The memory rises unbidden — Father sprawled in his favorite armchair, reeking of cheap liquor. The same chair where he sat the day Mama vanished. But this time, I’m not a helpless child. I’m Pakhan .
“I want you out of here.” My voice carries the weight of every bruise, every broken bone, every silent dinner spent avoiding his rage.
He tries to laugh it off, but fear flickers in those bloodshot eyes. “You can’t—”
“I already have.” I toss the papers onto his lap — bank accounts emptied, properties seized, his precious reputation in tatters. “You have one hour before my men arrive.”
His hands shake as he reads, decades of careful tyranny crumbling. “I’m your father—”
“No.” The word cuts through years of pain. “You’re nothing.”
The satisfaction of watching him stumble out, suitcase clutched to his chest like a shield, still burns sweet in my memory. That moment when power finally balanced the scales.
A sharp sound pulls me back. Sofia is back in my doorway, her perfect mask cracking to reveal something uglier beneath.
Jesus Christ!
“I spoke to your sister.
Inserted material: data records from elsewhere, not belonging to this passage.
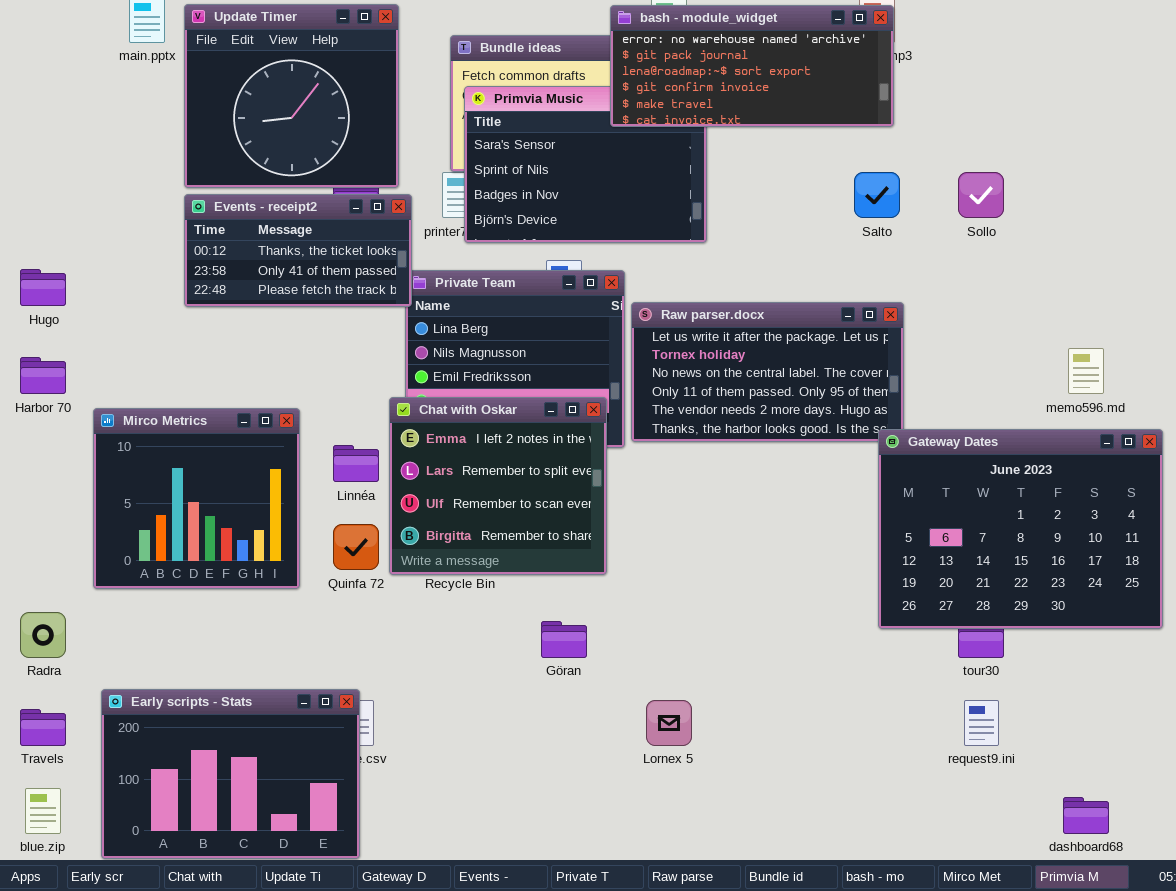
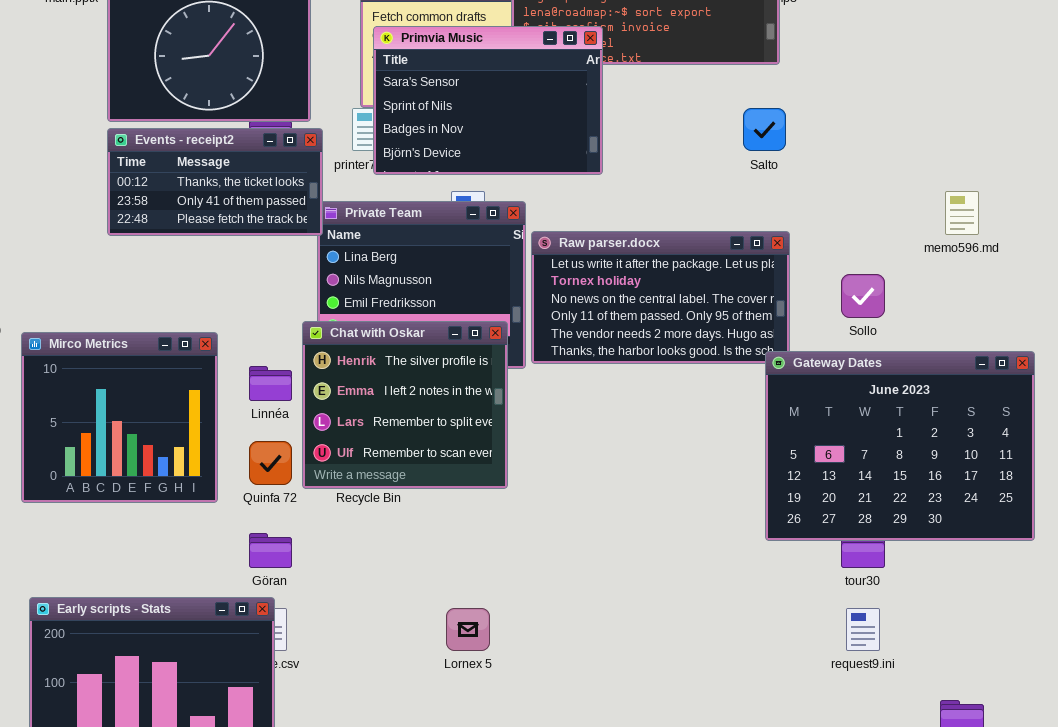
Primvia Music: [464,86,707,243] -> [373,26,603,175], raised
Sollo: [958,172,1004,218] -> [841,274,885,318], moved
memo596.md: [1068,348,1104,394] -> [945,191,979,235], moved
Chat with Oskar: [389,397,607,575] -> [302,321,508,489], scrolled up 1 row
Göran: [541,621,587,658] -> [249,533,292,568], moved
Lornex 5: [646,700,692,746] -> [446,608,490,651], moved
I won’t be dismissed like some common—”
“And yet.” I rise from my chair, done playing games. “Here you are, still talking when you should be gone.”
Her fingers clench around her purse strap — the same possessive grip my father used on his bottle. The same need to control, to own, to break.
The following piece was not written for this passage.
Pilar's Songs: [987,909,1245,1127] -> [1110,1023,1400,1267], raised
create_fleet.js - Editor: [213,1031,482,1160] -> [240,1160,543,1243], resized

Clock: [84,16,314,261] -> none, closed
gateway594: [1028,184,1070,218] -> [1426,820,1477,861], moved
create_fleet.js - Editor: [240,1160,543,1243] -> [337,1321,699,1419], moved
Sofia’s mouth opens for another tirade, but I cut her off with a raised hand. “We’re done here.”
My mind drifts to the woman last night — to soft gasps, genuine pleasure, the way she moved against me without calculation or agenda. No power plays. No family expectations. Just pure, honest desire.
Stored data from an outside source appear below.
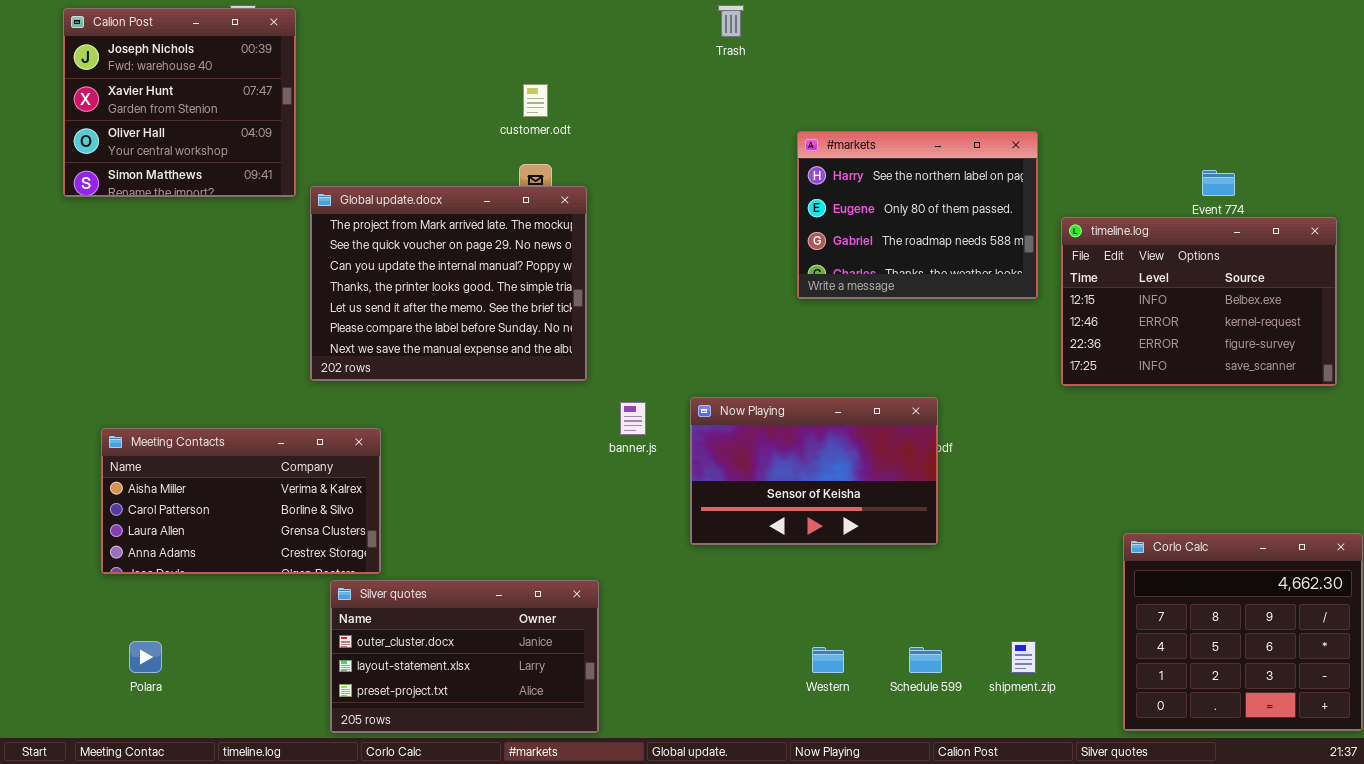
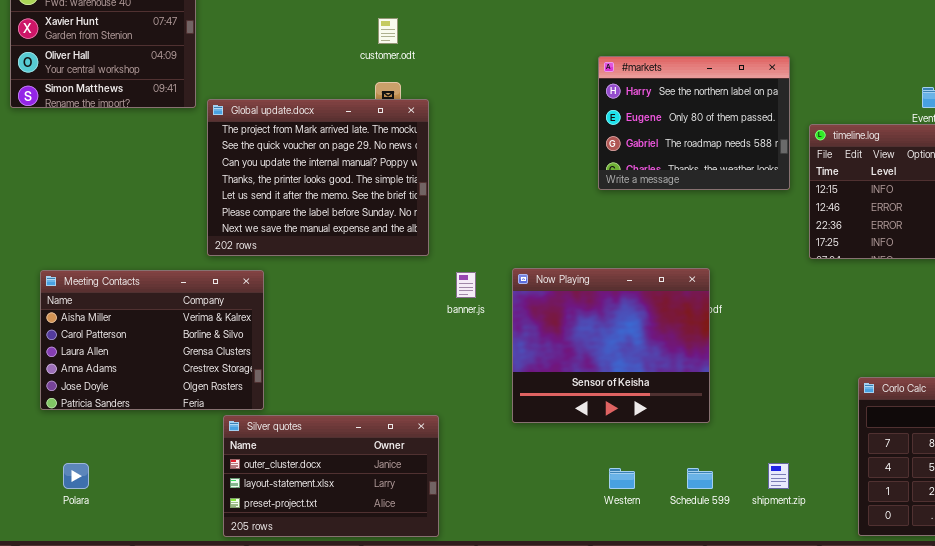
Now Playing: [690,397,938,545] -> [512,268,710,423], resized
Meeting Contacts: [101,428,381,574] -> [40,270,264,410], resized

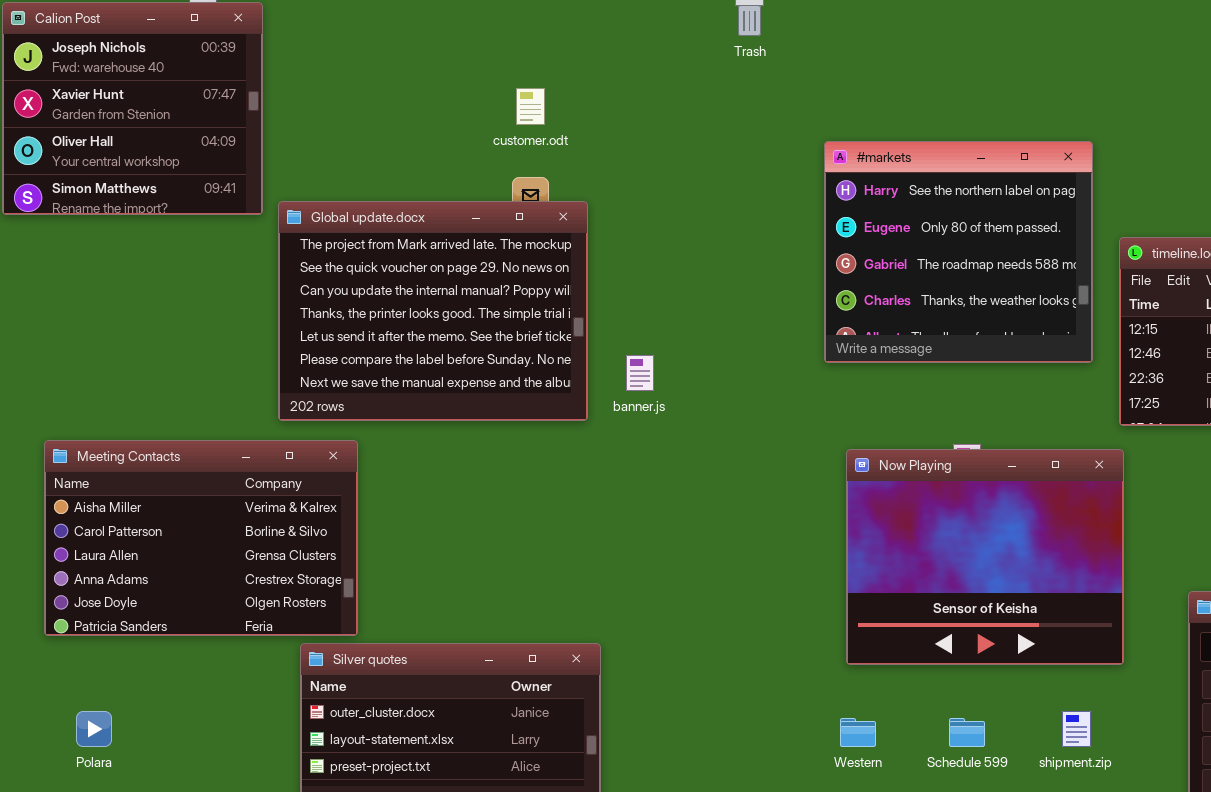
#markets: [598,56,790,190] -> [824,141,1093,363], resized
Now Playing: [512,268,710,423] -> [846,449,1124,665], moved
banner.js: [456,272,476,298] -> [626,355,654,391], moved

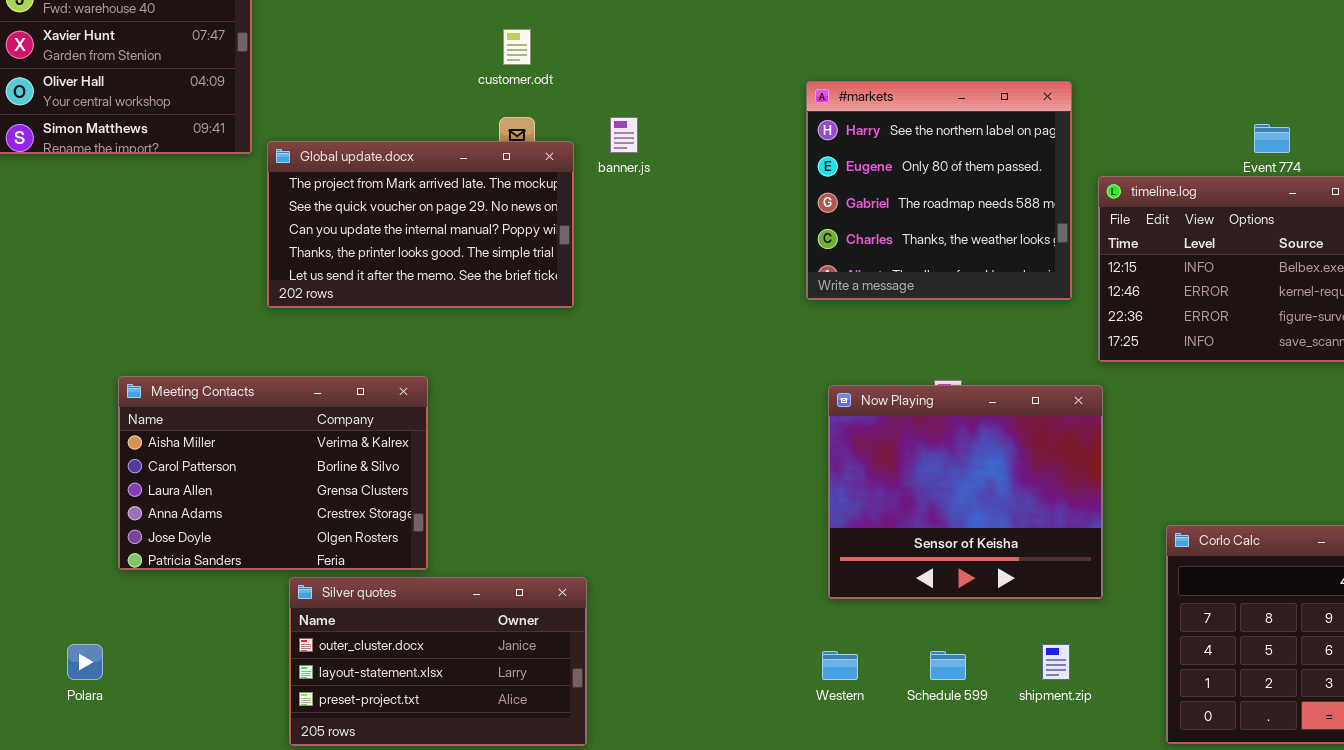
Global update.docx: [278,201,588,421] -> [267,141,574,308], resized
banner.js: [626,355,654,391] -> [610,117,638,153], moved
Meeting Contacts: [44,440,358,636] -> [118,376,428,570], moved

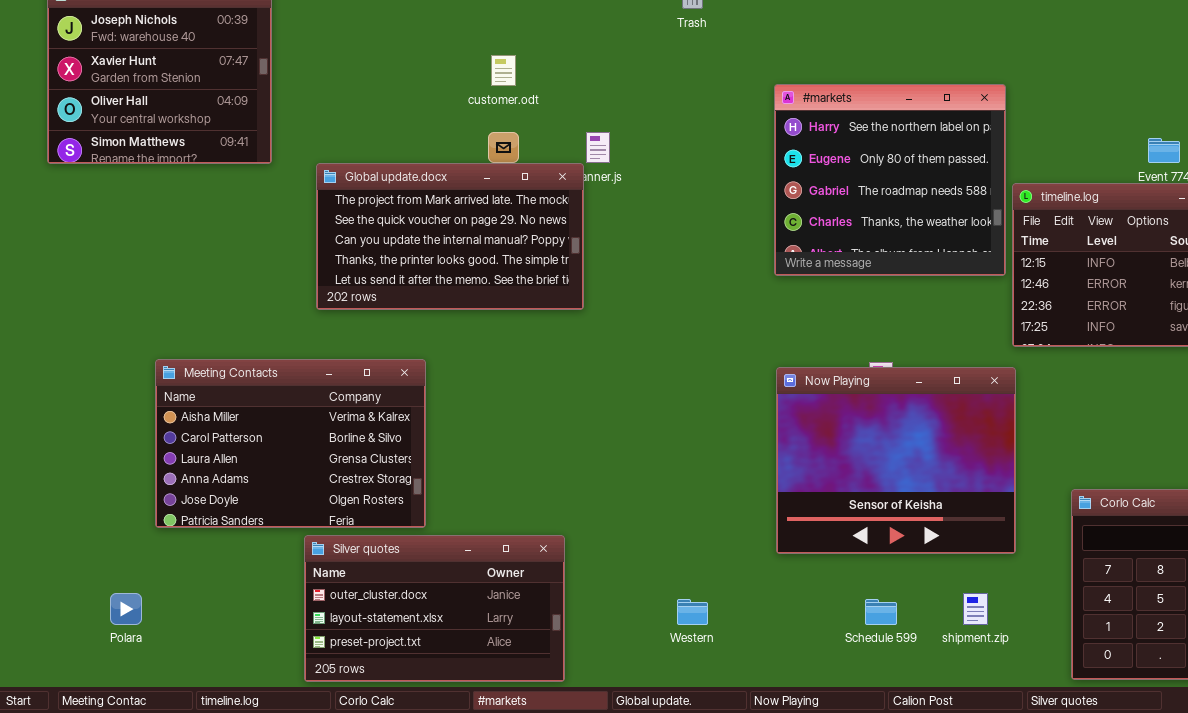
#markets: [806,81,1072,300] -> [774,84,1006,276], moved
Global update.docx: [267,141,574,308] -> [316,163,584,310], moved
Western: [822,651,858,680] -> [677,599,708,625], moved

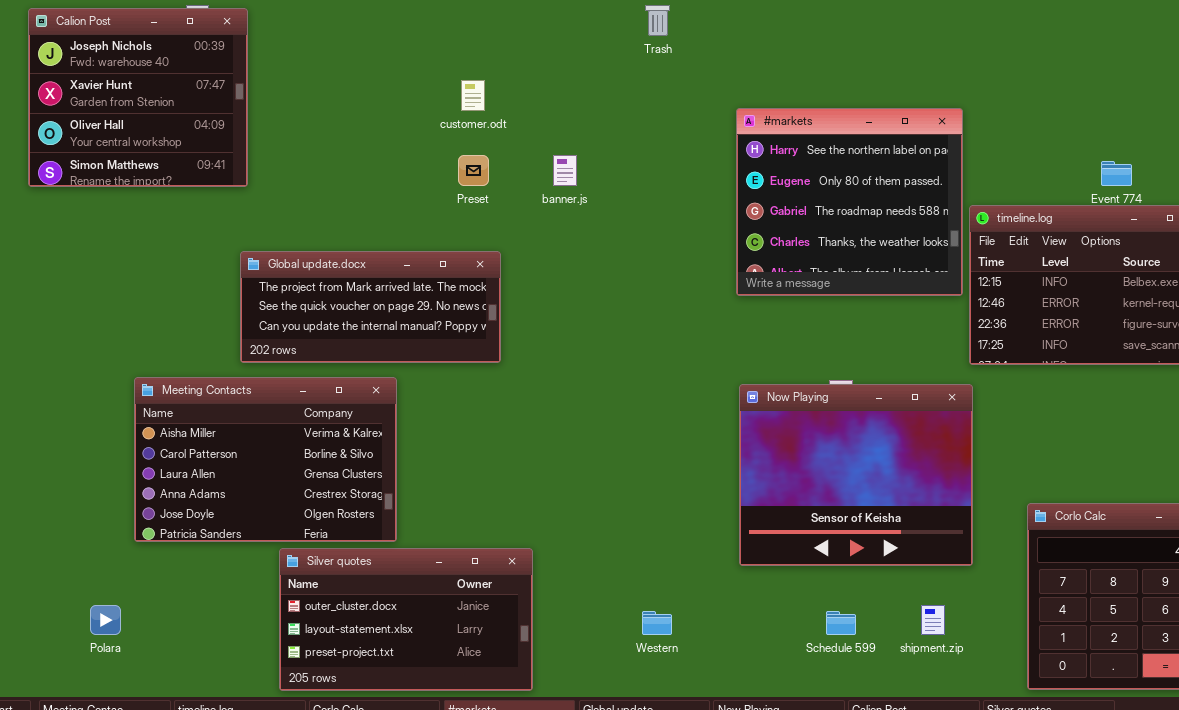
Global update.docx: [316,163,584,310] -> [240,251,501,363], moved, resized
Sofia’s expensive perfume feels cloying, artificial. Everything about her is carefully constructed — from her designer clothes to her practiced smile. The perfect Bratva wife, groomed since birth for her role.
Unlike the woman from the hotel, who tasted like champagne and freedom.
“Are you even listening?” Sofia’s shrill voice grates against my nerves.
“No.” I turn to my desk, dismissing her. “I have actual work to do.”
“The other families expect—”
“Leave through the door, or you can go through the window.” I snap. Her eyes widen. Something in my stance tells her I’m not joking.
The slam of the door signals Sofia’s final exit.
Thank fuck.
Blessed silence fills my office, broken only by the soft hum of the air conditioning.
I lean back in my leather chair, loosening my tie, then grab the stack of papers from my desk. Numbers and codes blur together — Pakistani arms dealers, shipping routes, security protocols. The Bratva doesn’t run itself.
And I don’t have time for Sofia and her theatrics.
Or memories of deep green eyes, silken hair, or skin like satin.
I have bigger things to worry about.